Public-private partnerships (PPPs) in the GCC are expected to gain traction in 2023 as regional governments seek investments to deliver critical infrastructure schemes in an increasingly post-petrodollar economic climate.
There are more than $121 billion worth of social housing, education, and healthcare projects planned and underway in the region, according to MEED Projects data issued by the UAE’s Mashreq Bank in October 2022.
Of these, about $66.3 billion worth of investments – or 54.8 percent – are dedicated just to projects in the social housing segment. Healthcare and education PPPs are valued at about $35.5 billion and $19.8 billion, respectively.
The majority of these projects are located in Saudi ($71.4 billion), followed by Kuwait ($33 billion), Qatar ($5.7 billion), and the UAE ($4.7 billion).
More than $50 billion of the total amount is tied up in projects under execution, while the remaining $70 billion is for schemes at various stages of planning.
Of the PPP projects under construction, $24 billion are housing developments, with healthcare and education schemes valued at $17.8 billion and $8.5 billion, respectively.
Saudi PPP projects
Saudi Arabia is making major investments to drive a rapid socioeconomic transformation as part of its Vision 2030 mandate.
This, in turn, is helping to place greater emphasis on the contributions and expectations of its upwardly mobile youth population.
Healthcare projects are a particularly high priority in the Saudi PPP sector. Around 100 PPP projects with a combined value of about $12.7 billion could be greenlit over a five-year period, health minister Fahad bin Abdulrahman al-Jalajel said in October 2022.
This includes projects such as the development and operation of two medical cities in the north and south of Saudi Arabia. A 900-bed medical rehabilitation and long-term care services hospital are also in the pipeline.
Also in the pipeline is the restructuring and improvement of more than 200 primary health care service centers, in addition to providing air medical transport and radiology services.
A PPP for medical laboratory services is at the pre-feasibility stage, and a consortium is expected to be confirmed for the 240-bed Al Ansar PPP hospital project in Medina in 2023.
Airport PPP projects, a much-anticipated component of Saudi Arabia’s privatization pipeline over the past decade, are also in the works.
The ownership of 29 Saudi airports planned for privatization was shifted to a new entity named Matarat, General Authority of Civil Aviation president Abdulaziz Al Duailej said in May 2022.
In January 2023, Saudi Minister of Transport and Logistics, Saleh bin Nasser al-Jasser, said preparations are ongoing to offer four regional airports in the country to the private sector.
Al-Jasser said a total of 22 investment opportunities are in the pipeline, the Saudi state news agency SPA reported.
Social housing potential
The number of people aged under 30 in the GCC could reach 65 million by 2030, according to an April 2021 report by PwC.
Rising population numbers, especially in regional urban zones, will create further demand for housing units. In markets like Kuwait, projects such as the $2.5 billion Sabah al-Ahmed township and $1.4 billion Jahra and Sulaibiya low-cost homes are ongoing to plug the gap for affordable housing.
Growing population numbers will also increase demand for associated social amenities, such as healthcare and education, according to Cyril Lincoln, executive vice-president, global head of real estate finance and advisory at Mashreq Bank.
“Further bolstering the attractiveness of the region are reforms around visas and ease of conducting business,” he said in October 2022.

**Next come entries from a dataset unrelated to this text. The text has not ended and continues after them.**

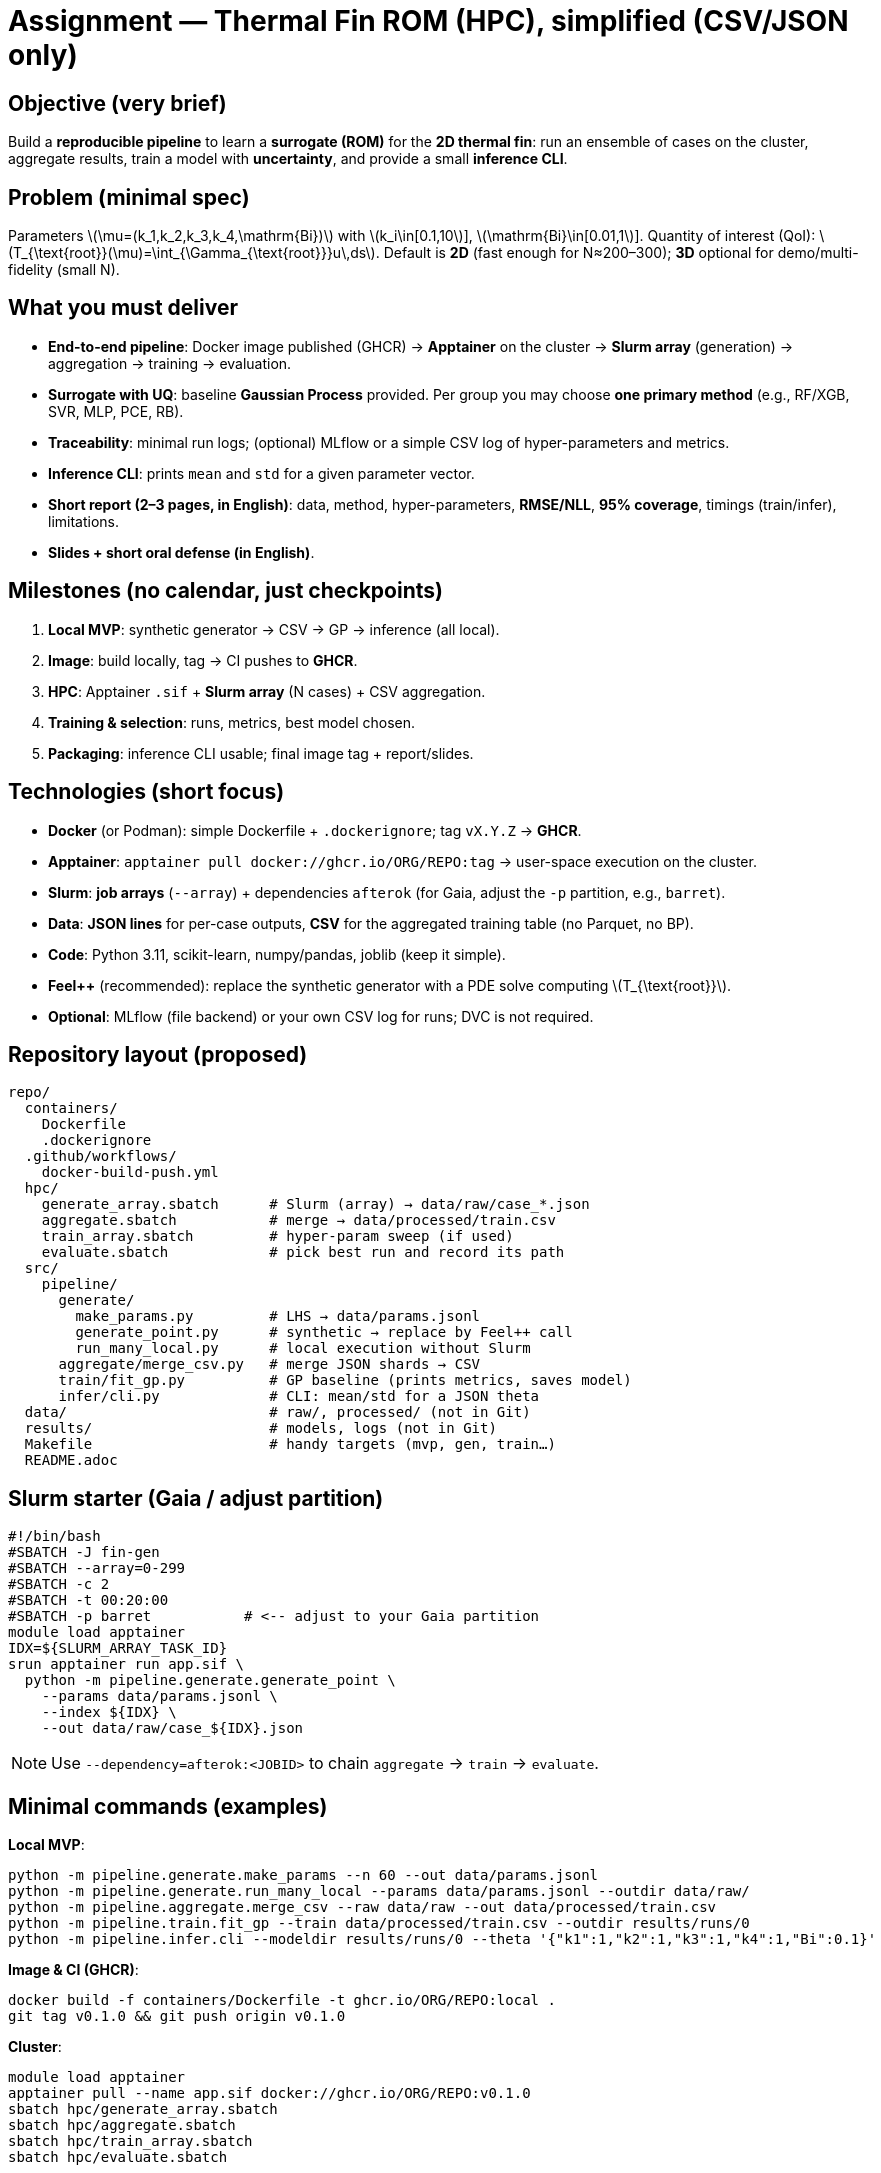 = Assignment — Thermal Fin ROM (HPC), simplified (CSV/JSON only)
:navtitle: Assignment — Simplified (CSV/JSON)
:icons: font
:source-highlighter: highlight.js
:stem: latexmath
:page-tags: assignment, hpc, slurm, apptainer, docker, rom

== Objective (very brief)
Build a **reproducible pipeline** to learn a **surrogate (ROM)** for the **2D thermal fin**:
run an ensemble of cases on the cluster, aggregate results, train a model with **uncertainty**, and provide a small **inference CLI**.

== Problem (minimal spec)
Parameters latexmath:[\mu=(k_1,k_2,k_3,k_4,\mathrm{Bi})] with
latexmath:[k_i\in[0.1,10]], latexmath:[\mathrm{Bi}\in[0.01,1]].
Quantity of interest (QoI): latexmath:[$T_{\text{root}}(\mu)=\int_{\Gamma_{\text{root}}}u\,ds$].
Default is **2D** (fast enough for N≈200–300); **3D** optional for demo/multi-fidelity (small N).

== What you must deliver
* **End-to-end pipeline**: Docker image published (GHCR) → **Apptainer** on the cluster → **Slurm array** (generation) → aggregation → training → evaluation.
* **Surrogate with UQ**: baseline **Gaussian Process** provided. Per group you may choose **one primary method** (e.g., RF/XGB, SVR, MLP, PCE, RB).
* **Traceability**: minimal run logs; (optional) MLflow or a simple CSV log of hyper-parameters and metrics.
* **Inference CLI**: prints `mean` and `std` for a given parameter vector.
* **Short report (2–3 pages, in English)**: data, method, hyper-parameters, **RMSE/NLL**, **95% coverage**, timings (train/infer), limitations.
* **Slides + short oral defense (in English)**.

== Milestones (no calendar, just checkpoints)
. **Local MVP**: synthetic generator → CSV → GP → inference (all local).
. **Image**: build locally, tag → CI pushes to **GHCR**.
. **HPC**: Apptainer `.sif` + **Slurm array** (N cases) + CSV aggregation.
. **Training & selection**: runs, metrics, best model chosen.
. **Packaging**: inference CLI usable; final image tag + report/slides.

== Technologies (short focus)
* **Docker** (or Podman): simple Dockerfile + `.dockerignore`; tag `vX.Y.Z` → **GHCR**.
* **Apptainer**: `apptainer pull docker://ghcr.io/ORG/REPO:tag` → user-space execution on the cluster.
* **Slurm**: **job arrays** (`--array`) + dependencies `afterok` (for Gaia, adjust the `-p` partition, e.g., `barret`).
* **Data**: **JSON lines** for per-case outputs, **CSV** for the aggregated training table (no Parquet, no BP).
* **Code**: Python 3.11, scikit-learn, numpy/pandas, joblib (keep it simple).
* **Feel++** (recommended): replace the synthetic generator with a PDE solve computing latexmath:[$T_{\text{root}}$].
* **Optional**: MLflow (file backend) or your own CSV log for runs; DVC is not required.

== Repository layout (proposed)
----
repo/
  containers/
    Dockerfile
    .dockerignore
  .github/workflows/
    docker-build-push.yml
  hpc/
    generate_array.sbatch      # Slurm (array) → data/raw/case_*.json
    aggregate.sbatch           # merge → data/processed/train.csv
    train_array.sbatch         # hyper-param sweep (if used)
    evaluate.sbatch            # pick best run and record its path
  src/
    pipeline/
      generate/
        make_params.py         # LHS → data/params.jsonl
        generate_point.py      # synthetic → replace by Feel++ call
        run_many_local.py      # local execution without Slurm
      aggregate/merge_csv.py   # merge JSON shards → CSV
      train/fit_gp.py          # GP baseline (prints metrics, saves model)
      infer/cli.py             # CLI: mean/std for a JSON theta
  data/                        # raw/, processed/ (not in Git)
  results/                     # models, logs (not in Git)
  Makefile                     # handy targets (mvp, gen, train…)
  README.adoc
----

== Slurm starter (Gaia / adjust partition)
[source,bash]
----
#!/bin/bash
#SBATCH -J fin-gen
#SBATCH --array=0-299
#SBATCH -c 2
#SBATCH -t 00:20:00
#SBATCH -p barret           # <-- adjust to your Gaia partition
module load apptainer
IDX=${SLURM_ARRAY_TASK_ID}
srun apptainer run app.sif \
  python -m pipeline.generate.generate_point \
    --params data/params.jsonl \
    --index ${IDX} \
    --out data/raw/case_${IDX}.json
----
[NOTE]
====
Use `--dependency=afterok:<JOBID>` to chain `aggregate` → `train` → `evaluate`.
====

== Minimal commands (examples)

*Local MVP*:
[source,bash]
----
python -m pipeline.generate.make_params --n 60 --out data/params.jsonl
python -m pipeline.generate.run_many_local --params data/params.jsonl --outdir data/raw/
python -m pipeline.aggregate.merge_csv --raw data/raw --out data/processed/train.csv
python -m pipeline.train.fit_gp --train data/processed/train.csv --outdir results/runs/0
python -m pipeline.infer.cli --modeldir results/runs/0 --theta '{"k1":1,"k2":1,"k3":1,"k4":1,"Bi":0.1}'
----

*Image & CI (GHCR)*:
[source,bash]
----
docker build -f containers/Dockerfile -t ghcr.io/ORG/REPO:local .
git tag v0.1.0 && git push origin v0.1.0
----

*Cluster*:
[source,bash]
----
module load apptainer
apptainer pull --name app.sif docker://ghcr.io/ORG/REPO:v0.1.0
sbatch hpc/generate_array.sbatch
sbatch hpc/aggregate.sbatch
sbatch hpc/train_array.sbatch
sbatch hpc/evaluate.sbatch
----

== Evaluation (condensed rubric)
* **Engineering (20%)**: image, GHCR release, Apptainer, Slurm (array/deps).
* **Data pipeline (15%)**: ensemble produced, CSV aggregation OK.
* **Modeling (35%)**: stability, RMSE/NLL, **calibration** (95% coverage).
* **Repro (15%)**: clear commands/logs, seeds, simple run records (CSV or MLflow).
* **Packaging & report (15%)**: working CLI + 2–3 page report + slides & short defense (English).

== Practical tips
- Keep per-case JSON small (one line per case). Aggregate once into a single **CSV** for training.
- Set `OMP_NUM_THREADS=1` for CPU reproducibility.
- Default **2D** gives enough samples; keep **3D** as optional bonus.
- Always keep the **synthetic generator** as a fallback to avoid blocking on the PDE wrapper.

“There is a need to provide sufficient and competitive educational institutes for the younger segment of the population – and at the same time, meet the needs of aging counterparts with quality healthcare services.”
Diversifying PPPs in the GCC
PPPs are a widely accepted project delivery vehicle in the GCC, particularly in the power and water sectors.
However, real estate and infrastructure PPPs are gathering pace in the post-COVID economy.
Socioeconomic goals are shifting to ensure long-term urbanization demands are successfully met. Instability in the oil price market over the past two years has also impacted infrastructure investment commitments.
The GCC’s first education PPPs were announced in Saudi and Qatar in 2020, and Abu Dhabi announced the Zayed City schools project in 2021.
In August 2022, Oman’s Finance Ministry qualified 10 bidders for 42 schools planned to be developed under the first education PPP program planned in the country following the announcement of its PPP Law in 2019.
Healthcare PPPs are also progressing. In January 2023, the Omani finance ministry announced plans for seven PPP projects to be advanced in 2023, which include renal dialysis centers and the Al Taafi Suhar center.
Saudi Arabia’s Al-Ansar hospital PPP was also announced in 2020 and is the first healthcare PPP to have been approved under Vision 2030’s portfolio.
“Social infrastructure will continue to top the agenda for GCC governments, as they prioritize the quality of life, medical care, and education for their growing populations,” Lincoln said.
“But there is a need to diversify the way these projects are delivered. It should not be seen as the government’s responsibility alone.”